Florida-based Moms For Liberty has taken a lead role getting parents — especially conservative ones — to speak out. Co-founder Tina Descovich, a former Brevard County School Board member, boiled down the group’s goal into a simple bite.

“It means we have the fundamental right to direct the upbringing, education and medical care of our children,” she said, using wording that closely adhered to Florida’s new “Parents’ Bill of Rights” law.

Descovich did not view that right as one without rails, though.
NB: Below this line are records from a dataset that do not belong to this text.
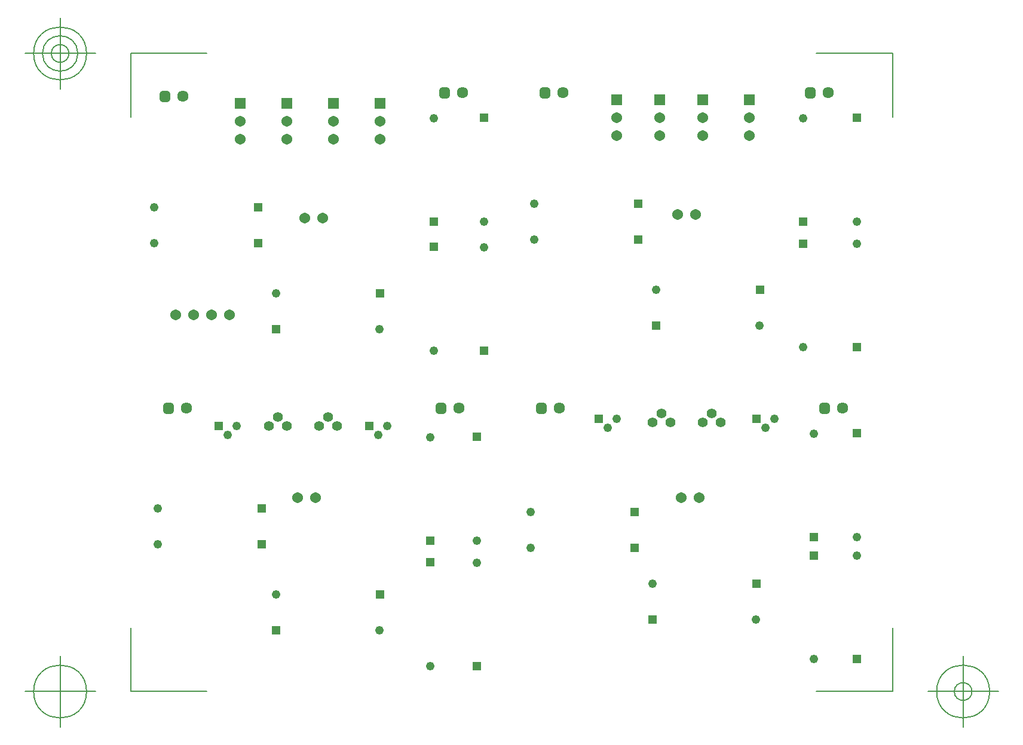
<source format=gbr>
G04 Generated by Ultiboard 14.2 *
%FSLAX33Y33*%
%MOMM*%

%ADD10C,0.001*%
%ADD11C,0.127*%
%ADD12C,1.609*%
%ADD13R,0.529X0.529*%
%ADD14C,0.995*%
%ADD15C,1.537*%
%ADD16C,1.245*%
%ADD17R,1.245X1.245*%
%ADD18R,1.537X1.537*%
%ADD19C,1.397*%


G04 ColorRGB 9900CC for the following layer *
%LNSolder Mask Bottom*%
%LPD*%
G54D10*
G54D11*
X-23622Y27940D02*
X-23622Y36982D01*
X-23622Y27940D02*
X-12827Y27940D01*
X84328Y27940D02*
X73533Y27940D01*
X84328Y27940D02*
X84328Y36982D01*
X84328Y118364D02*
X84328Y109322D01*
X84328Y118364D02*
X73533Y118364D01*
X-23622Y118364D02*
X-12827Y118364D01*
X-23622Y118364D02*
X-23622Y109322D01*
X-28622Y27940D02*
X-38622Y27940D01*
X-33622Y22940D02*
X-33622Y32940D01*
X-37372Y27940D02*
G75*
D01*
G02X-37372Y27940I3750J0*
G01*
X89328Y27940D02*
X99328Y27940D01*
X94328Y22940D02*
X94328Y32940D01*
X90578Y27940D02*
G75*
D01*
G02X90578Y27940I3750J0*
G01*
X93078Y27940D02*
G75*
D01*
G02X93078Y27940I1250J0*
G01*
X-28622Y118364D02*
X-38622Y118364D01*
X-33622Y113364D02*
X-33622Y123364D01*
X-37372Y118364D02*
G75*
D01*
G02X-37372Y118364I3750J0*
G01*
X-36122Y118364D02*
G75*
D01*
G02X-36122Y118364I2500J0*
G01*
X-34872Y118364D02*
G75*
D01*
G02X-34872Y118364I1250J0*
G01*
G54D12*
X-16256Y112268D03*
X23368Y112776D03*
X37592Y112776D03*
X75184Y112776D03*
X-15748Y68072D03*
X22860Y68072D03*
X37084Y68072D03*
X77216Y68072D03*
G54D13*
X-18796Y112268D03*
X20828Y112776D03*
X35052Y112776D03*
X72644Y112776D03*
X-18288Y68072D03*
X20320Y68072D03*
X34544Y68072D03*
X74676Y68072D03*
G54D14*
X-19060Y112004D02*
X-18532Y112004D01*
X-18532Y112532D01*
X-19060Y112532D01*
X-19060Y112004D01*D02*
X20564Y112512D02*
X21092Y112512D01*
X21092Y113040D01*
X20564Y113040D01*
X20564Y112512D01*D02*
X34788Y112512D02*
X35316Y112512D01*
X35316Y113040D01*
X34788Y113040D01*
X34788Y112512D01*D02*
X72380Y112512D02*
X72908Y112512D01*
X72908Y113040D01*
X72380Y113040D01*
X72380Y112512D01*D02*
X-18552Y67808D02*
X-18024Y67808D01*
X-18024Y68336D01*
X-18552Y68336D01*
X-18552Y67808D01*D02*
X20056Y67808D02*
X20584Y67808D01*
X20584Y68336D01*
X20056Y68336D01*
X20056Y67808D01*D02*
X34280Y67808D02*
X34808Y67808D01*
X34808Y68336D01*
X34280Y68336D01*
X34280Y67808D01*D02*
X74412Y67808D02*
X74940Y67808D01*
X74940Y68336D01*
X74412Y68336D01*
X74412Y67808D01*D02*
G54D15*
X-12192Y81280D03*
X-14732Y81280D03*
X-17272Y81280D03*
X-9652Y81280D03*
X1016Y94996D03*
X3556Y94996D03*
X53848Y95504D03*
X56388Y95504D03*
X64008Y106680D03*
X64008Y109220D03*
X2540Y55372D03*
X0Y55372D03*
X56896Y55372D03*
X54356Y55372D03*
X57404Y109220D03*
X57404Y106680D03*
X51308Y109220D03*
X51308Y106680D03*
X45212Y106680D03*
X45212Y109220D03*
X5080Y108712D03*
X5080Y106172D03*
X11684Y106172D03*
X11684Y108712D03*
X-1524Y108712D03*
X-1524Y106172D03*
X-8128Y106172D03*
X-8128Y108712D03*
G54D16*
X11652Y79248D03*
X-3016Y84328D03*
X-20288Y91440D03*
X-20288Y96520D03*
X19304Y76232D03*
X26416Y90900D03*
X19304Y109188D03*
X26416Y94520D03*
X33560Y91948D03*
X33560Y97028D03*
X65500Y79756D03*
X50832Y84836D03*
X71628Y76708D03*
X79248Y91408D03*
X71628Y109188D03*
X79248Y94520D03*
X11652Y36576D03*
X18796Y31528D03*
X25400Y46196D03*
X-3016Y41656D03*
X-19780Y48768D03*
X18796Y63976D03*
X25400Y49308D03*
X-19780Y53848D03*
X73152Y32512D03*
X79248Y47212D03*
X64992Y38100D03*
X50324Y43180D03*
X33052Y48260D03*
X73152Y64484D03*
X79248Y49816D03*
X33052Y53340D03*
X66294Y65278D03*
X67564Y66548D03*
X-9906Y64262D03*
X-8636Y65532D03*
X11430Y64262D03*
X12700Y65532D03*
X43942Y65278D03*
X45212Y66548D03*
G54D17*
X-3048Y79248D03*
X11684Y84328D03*
X-5588Y91440D03*
X-5588Y96520D03*
X19304Y90932D03*
X26416Y76200D03*
X19304Y94488D03*
X26416Y109220D03*
X48260Y91948D03*
X48260Y97028D03*
X50800Y79756D03*
X65532Y84836D03*
X71628Y91408D03*
X79248Y76708D03*
X71628Y94488D03*
X79248Y109220D03*
X-3048Y36576D03*
X18796Y46228D03*
X25400Y31496D03*
X11684Y41656D03*
X-5080Y48768D03*
X18796Y49276D03*
X25400Y64008D03*
X-5080Y53848D03*
X73152Y47212D03*
X79248Y32512D03*
X50292Y38100D03*
X65024Y43180D03*
X47752Y48260D03*
X73152Y49784D03*
X79248Y64516D03*
X47752Y53340D03*
X65024Y66548D03*
X-11176Y65532D03*
X10160Y65532D03*
X42672Y66548D03*
G54D18*
X64008Y111760D03*
X57404Y111760D03*
X51308Y111760D03*
X45212Y111760D03*
X5080Y111252D03*
X11684Y111252D03*
X-1524Y111252D03*
X-8128Y111252D03*
G54D19*
X-4064Y65532D03*
X-2794Y66802D03*
X-1524Y65532D03*
X3048Y65532D03*
X4318Y66802D03*
X5588Y65532D03*
X50292Y66040D03*
X51562Y67310D03*
X52832Y66040D03*
X57404Y66040D03*
X58674Y67310D03*
X59944Y66040D03*

M02*

</source>
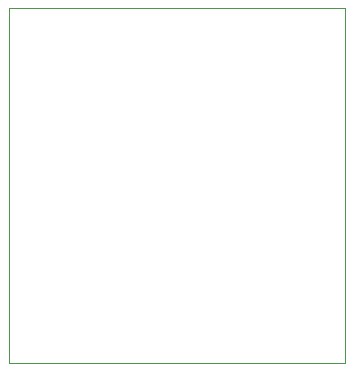
<source format=gbr>
%TF.GenerationSoftware,KiCad,Pcbnew,(5.1.6)-1*%
%TF.CreationDate,2021-09-30T15:23:08+02:00*%
%TF.ProjectId,Board,426f6172-642e-46b6-9963-61645f706362,rev?*%
%TF.SameCoordinates,PX367e320PY64168f0*%
%TF.FileFunction,Profile,NP*%
%FSLAX46Y46*%
G04 Gerber Fmt 4.6, Leading zero omitted, Abs format (unit mm)*
G04 Created by KiCad (PCBNEW (5.1.6)-1) date 2021-09-30 15:23:08*
%MOMM*%
%LPD*%
G01*
G04 APERTURE LIST*
%TA.AperFunction,Profile*%
%ADD10C,0.050000*%
%TD*%
G04 APERTURE END LIST*
D10*
X28500000Y0D02*
X0Y0D01*
X28500000Y30000000D02*
X28500000Y0D01*
X0Y30000000D02*
X28500000Y30000000D01*
X0Y0D02*
X0Y30000000D01*
M02*

</source>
Rather, it meant to her that parents “absolutely have the right to be heard,” and school officials need to listen, similar to professor Epstein’s views.

“There has to be a conversation,” she said. “Our organization is doing that, making sure all voices are heard. … Then you can debate where somebody’s rights begin and others’ end.”

The question of when schools would have the ability to override parents rights remained a “philosophical discussion that needs to be had,” Descovich said.

She acknowledged that, while parents have the right to raise questions and spark debate, they exist within a system and there’s “always a line.” Sometimes, parents might not win their arguments.

At that point, their right to direct their children’s education might mean pulling their kids out of a certain school, filing a lawsuit, relying on other choice options — not just forcing their current school to bend.

“Do whatever you need to do to protect your child,” she said, rejecting violence and threats as alternatives.

It’s complicated

So what are parent rights in schools?

Two grandparents attending a recent Pinellas County School Board meeting talked about the issue while waiting to enter the chambers. Their conversation highlighted just how complicated the issue has become.

Kyle Eaton, who called politics his hobby, said he had grave concerns about how schools teach children.

“As a result of the COVID lockdown and in-home schooling, parents became aware of some of the schooling that was going on without their knowledge,” Eaton said. “It has enlightened the parents of what has been going on in our classrooms, and it has scared a lot of people.”